ENTRIES PROVIDED:

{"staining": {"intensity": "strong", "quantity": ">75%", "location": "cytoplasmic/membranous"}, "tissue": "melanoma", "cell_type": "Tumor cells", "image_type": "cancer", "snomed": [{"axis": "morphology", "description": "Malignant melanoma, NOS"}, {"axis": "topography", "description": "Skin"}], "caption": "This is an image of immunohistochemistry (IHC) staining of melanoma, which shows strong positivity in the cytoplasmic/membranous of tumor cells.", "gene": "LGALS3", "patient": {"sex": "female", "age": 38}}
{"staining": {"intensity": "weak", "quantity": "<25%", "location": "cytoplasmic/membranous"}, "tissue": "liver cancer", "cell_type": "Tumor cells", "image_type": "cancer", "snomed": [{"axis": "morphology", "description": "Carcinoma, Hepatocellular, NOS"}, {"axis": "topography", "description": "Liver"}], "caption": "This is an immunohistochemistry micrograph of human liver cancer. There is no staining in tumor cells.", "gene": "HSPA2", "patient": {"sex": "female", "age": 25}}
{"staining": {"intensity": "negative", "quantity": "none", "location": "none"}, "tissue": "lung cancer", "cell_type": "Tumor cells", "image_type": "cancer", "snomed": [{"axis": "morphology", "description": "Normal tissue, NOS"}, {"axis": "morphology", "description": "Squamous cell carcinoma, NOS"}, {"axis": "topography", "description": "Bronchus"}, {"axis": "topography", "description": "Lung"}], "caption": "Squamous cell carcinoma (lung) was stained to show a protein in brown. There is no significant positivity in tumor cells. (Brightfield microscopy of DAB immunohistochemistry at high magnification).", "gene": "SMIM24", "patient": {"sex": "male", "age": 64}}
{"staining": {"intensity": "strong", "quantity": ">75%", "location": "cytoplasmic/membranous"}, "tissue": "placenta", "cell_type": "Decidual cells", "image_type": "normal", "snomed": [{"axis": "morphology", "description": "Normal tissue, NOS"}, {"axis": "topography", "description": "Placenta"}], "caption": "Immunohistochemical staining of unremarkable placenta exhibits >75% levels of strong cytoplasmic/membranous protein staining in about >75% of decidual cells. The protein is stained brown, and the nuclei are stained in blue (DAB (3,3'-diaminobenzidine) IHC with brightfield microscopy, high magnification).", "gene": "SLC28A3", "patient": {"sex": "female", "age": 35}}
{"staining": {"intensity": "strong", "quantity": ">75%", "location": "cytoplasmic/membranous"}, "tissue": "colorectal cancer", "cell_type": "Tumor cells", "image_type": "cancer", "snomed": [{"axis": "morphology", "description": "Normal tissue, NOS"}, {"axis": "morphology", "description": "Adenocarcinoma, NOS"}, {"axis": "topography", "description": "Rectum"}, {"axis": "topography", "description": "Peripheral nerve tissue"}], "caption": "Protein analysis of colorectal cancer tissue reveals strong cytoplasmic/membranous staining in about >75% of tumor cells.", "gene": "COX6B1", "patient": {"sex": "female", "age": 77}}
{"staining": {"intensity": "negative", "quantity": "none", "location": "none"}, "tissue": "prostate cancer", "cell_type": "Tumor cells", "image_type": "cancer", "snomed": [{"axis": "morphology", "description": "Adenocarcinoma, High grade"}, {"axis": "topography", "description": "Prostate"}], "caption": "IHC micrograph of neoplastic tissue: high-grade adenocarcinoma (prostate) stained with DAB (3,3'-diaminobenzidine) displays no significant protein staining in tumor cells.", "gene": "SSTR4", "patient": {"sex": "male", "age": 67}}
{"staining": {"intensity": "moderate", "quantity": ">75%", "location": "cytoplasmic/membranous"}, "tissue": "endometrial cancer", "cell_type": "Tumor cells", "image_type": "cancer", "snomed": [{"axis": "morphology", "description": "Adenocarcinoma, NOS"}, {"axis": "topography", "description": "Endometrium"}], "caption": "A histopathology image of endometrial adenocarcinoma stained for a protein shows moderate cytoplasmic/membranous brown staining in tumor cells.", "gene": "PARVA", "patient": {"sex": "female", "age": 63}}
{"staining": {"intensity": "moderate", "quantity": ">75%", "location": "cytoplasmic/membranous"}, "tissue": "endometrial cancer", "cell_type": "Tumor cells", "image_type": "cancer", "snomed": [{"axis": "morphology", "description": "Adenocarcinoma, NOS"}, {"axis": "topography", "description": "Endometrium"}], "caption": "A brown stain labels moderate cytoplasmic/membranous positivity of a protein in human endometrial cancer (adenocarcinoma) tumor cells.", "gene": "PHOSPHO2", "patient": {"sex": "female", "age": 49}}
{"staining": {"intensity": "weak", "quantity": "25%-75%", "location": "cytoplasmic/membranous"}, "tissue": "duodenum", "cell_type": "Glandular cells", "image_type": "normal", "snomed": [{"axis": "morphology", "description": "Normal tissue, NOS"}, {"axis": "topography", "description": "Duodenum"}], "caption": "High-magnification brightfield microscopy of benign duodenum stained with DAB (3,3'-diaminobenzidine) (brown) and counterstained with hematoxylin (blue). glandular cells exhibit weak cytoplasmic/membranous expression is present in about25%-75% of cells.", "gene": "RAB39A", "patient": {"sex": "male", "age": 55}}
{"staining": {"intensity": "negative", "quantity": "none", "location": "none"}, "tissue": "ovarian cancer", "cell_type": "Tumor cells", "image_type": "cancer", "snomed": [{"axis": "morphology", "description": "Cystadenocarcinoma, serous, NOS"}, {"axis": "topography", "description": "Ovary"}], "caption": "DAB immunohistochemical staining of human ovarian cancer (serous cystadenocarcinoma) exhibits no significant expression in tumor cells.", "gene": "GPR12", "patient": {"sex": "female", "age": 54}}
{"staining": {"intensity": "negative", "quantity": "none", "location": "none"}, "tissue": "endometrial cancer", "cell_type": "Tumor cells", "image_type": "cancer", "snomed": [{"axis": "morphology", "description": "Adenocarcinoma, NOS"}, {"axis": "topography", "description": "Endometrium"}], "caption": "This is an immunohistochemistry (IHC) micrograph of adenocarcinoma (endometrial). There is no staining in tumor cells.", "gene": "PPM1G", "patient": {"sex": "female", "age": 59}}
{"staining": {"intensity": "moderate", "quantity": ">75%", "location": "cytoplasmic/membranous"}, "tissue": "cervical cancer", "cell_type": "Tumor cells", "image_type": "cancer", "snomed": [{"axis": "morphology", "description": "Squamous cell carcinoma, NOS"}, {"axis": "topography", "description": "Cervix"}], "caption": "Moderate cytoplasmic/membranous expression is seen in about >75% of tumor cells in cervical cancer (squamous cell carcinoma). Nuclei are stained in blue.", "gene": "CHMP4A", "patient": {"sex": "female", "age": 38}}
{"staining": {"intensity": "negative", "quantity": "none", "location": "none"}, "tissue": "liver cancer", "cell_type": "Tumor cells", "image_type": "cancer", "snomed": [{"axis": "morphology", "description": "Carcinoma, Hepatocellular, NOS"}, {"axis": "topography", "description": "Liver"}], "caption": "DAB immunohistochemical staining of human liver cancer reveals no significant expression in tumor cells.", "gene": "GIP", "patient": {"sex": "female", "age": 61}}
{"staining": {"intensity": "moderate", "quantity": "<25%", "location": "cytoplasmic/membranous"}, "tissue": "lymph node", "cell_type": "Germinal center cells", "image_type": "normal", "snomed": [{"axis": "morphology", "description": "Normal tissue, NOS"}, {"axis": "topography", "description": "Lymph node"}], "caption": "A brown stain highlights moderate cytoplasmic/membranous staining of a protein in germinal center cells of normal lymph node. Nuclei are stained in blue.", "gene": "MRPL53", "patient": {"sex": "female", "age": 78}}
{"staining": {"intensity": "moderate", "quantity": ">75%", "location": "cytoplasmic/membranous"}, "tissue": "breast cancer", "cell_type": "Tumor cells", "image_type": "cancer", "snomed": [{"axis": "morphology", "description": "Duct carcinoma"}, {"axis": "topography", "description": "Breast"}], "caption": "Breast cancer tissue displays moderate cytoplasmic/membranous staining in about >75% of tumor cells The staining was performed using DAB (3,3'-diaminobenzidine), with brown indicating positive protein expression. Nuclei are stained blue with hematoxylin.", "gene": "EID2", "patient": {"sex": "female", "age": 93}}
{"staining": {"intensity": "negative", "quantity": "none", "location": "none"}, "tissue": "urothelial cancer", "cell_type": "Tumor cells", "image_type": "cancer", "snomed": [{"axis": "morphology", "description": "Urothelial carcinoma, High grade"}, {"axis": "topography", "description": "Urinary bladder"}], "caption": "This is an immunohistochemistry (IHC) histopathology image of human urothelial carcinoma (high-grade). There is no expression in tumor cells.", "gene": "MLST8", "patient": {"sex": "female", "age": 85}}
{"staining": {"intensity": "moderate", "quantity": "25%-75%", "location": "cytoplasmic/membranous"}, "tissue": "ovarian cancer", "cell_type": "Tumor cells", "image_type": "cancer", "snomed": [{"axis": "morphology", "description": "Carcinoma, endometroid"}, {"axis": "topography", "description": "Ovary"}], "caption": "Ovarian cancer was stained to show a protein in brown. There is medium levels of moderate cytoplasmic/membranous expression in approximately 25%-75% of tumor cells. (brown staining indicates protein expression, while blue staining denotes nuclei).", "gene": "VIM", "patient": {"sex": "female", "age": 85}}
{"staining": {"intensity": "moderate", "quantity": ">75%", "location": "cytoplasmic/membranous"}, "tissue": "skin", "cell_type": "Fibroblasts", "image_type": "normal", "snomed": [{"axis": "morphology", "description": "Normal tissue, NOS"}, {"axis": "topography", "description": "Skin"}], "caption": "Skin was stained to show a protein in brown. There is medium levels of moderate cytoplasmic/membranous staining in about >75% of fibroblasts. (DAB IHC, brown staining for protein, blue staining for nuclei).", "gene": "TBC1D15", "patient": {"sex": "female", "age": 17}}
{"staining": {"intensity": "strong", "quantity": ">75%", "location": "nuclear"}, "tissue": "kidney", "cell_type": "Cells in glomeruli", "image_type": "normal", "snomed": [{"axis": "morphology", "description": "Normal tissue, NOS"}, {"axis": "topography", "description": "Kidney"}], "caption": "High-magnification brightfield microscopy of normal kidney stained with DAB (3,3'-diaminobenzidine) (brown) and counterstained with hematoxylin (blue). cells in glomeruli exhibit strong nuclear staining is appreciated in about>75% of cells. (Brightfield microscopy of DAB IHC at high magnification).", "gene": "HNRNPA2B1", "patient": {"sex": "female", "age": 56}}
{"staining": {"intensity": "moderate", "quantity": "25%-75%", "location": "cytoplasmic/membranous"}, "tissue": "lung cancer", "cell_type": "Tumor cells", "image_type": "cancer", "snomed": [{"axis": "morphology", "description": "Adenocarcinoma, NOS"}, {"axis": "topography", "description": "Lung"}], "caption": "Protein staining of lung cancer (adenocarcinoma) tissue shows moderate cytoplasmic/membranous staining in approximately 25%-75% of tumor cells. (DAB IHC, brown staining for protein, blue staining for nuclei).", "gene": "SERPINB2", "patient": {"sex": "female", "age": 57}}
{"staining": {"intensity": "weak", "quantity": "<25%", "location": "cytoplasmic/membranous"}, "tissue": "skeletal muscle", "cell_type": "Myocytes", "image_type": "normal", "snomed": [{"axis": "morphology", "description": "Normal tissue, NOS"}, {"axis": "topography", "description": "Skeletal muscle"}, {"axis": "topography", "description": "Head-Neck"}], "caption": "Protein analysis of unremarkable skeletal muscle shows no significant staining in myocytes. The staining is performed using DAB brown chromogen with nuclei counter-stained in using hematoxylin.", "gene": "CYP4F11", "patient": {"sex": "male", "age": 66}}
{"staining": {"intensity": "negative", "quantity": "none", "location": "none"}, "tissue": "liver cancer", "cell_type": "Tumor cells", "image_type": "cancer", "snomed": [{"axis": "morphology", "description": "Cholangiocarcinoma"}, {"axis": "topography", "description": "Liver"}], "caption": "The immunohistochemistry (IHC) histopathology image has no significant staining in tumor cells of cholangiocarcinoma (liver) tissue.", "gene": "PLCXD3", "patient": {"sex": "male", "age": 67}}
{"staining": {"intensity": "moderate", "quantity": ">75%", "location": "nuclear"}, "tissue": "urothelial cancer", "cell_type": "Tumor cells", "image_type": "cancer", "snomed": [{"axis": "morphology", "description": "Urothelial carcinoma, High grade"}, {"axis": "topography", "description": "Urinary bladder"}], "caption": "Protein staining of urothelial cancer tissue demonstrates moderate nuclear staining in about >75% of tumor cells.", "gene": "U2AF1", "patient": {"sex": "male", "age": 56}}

ABOUT THIS EXERCISE: For the entries above, count the lines that contain the string "bladder", and state that number without further comment.

RESULT: 2